* [Job]:
Go over the entries below line by line, copying each one that contains the word "литература".

* [Data section]:
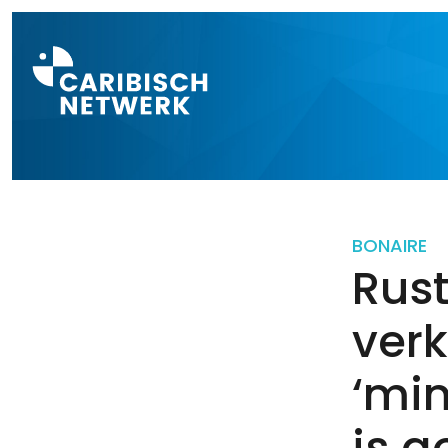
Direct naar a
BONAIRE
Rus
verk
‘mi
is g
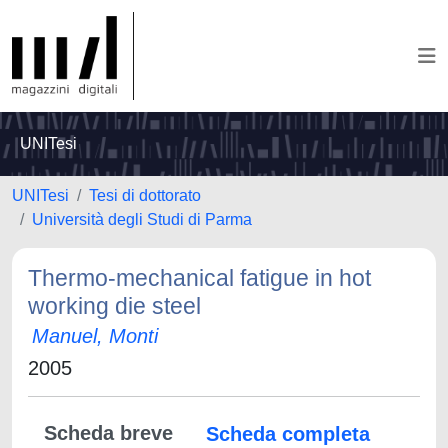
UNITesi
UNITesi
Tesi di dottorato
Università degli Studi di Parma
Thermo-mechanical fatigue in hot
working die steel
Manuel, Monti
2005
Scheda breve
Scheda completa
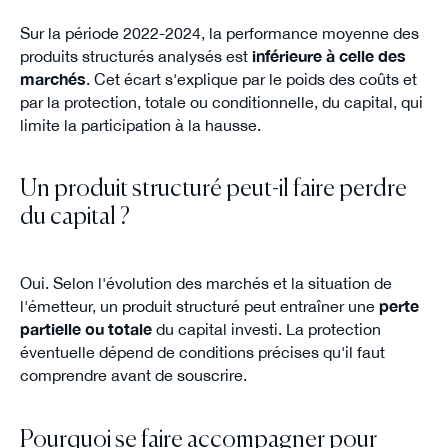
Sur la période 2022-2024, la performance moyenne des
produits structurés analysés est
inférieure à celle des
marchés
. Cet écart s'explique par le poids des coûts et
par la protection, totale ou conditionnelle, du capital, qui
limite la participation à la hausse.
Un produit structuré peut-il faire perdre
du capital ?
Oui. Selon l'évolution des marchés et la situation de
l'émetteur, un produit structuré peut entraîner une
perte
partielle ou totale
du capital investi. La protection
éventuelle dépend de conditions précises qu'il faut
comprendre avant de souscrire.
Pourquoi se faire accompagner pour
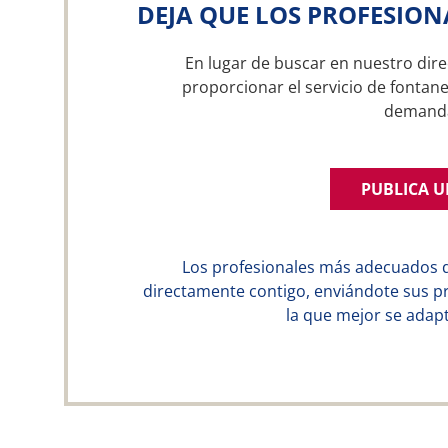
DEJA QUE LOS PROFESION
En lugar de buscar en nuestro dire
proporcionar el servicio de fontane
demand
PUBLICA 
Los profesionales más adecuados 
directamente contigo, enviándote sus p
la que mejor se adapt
--
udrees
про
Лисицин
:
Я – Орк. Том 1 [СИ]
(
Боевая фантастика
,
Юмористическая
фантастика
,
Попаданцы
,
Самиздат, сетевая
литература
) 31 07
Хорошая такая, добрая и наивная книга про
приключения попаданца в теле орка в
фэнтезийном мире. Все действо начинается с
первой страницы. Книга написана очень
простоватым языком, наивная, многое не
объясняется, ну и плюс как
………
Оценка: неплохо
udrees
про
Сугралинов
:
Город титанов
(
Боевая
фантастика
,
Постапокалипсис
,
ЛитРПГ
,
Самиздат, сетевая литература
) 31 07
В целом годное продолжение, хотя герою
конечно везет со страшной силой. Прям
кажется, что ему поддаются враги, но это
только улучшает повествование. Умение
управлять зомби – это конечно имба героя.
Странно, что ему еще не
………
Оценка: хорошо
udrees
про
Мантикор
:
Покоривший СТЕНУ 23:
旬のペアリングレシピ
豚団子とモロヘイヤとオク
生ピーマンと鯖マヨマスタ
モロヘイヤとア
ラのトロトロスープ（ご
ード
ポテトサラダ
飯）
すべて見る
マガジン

* [Finished exercise]:
литература
Самиздат, сетевая литература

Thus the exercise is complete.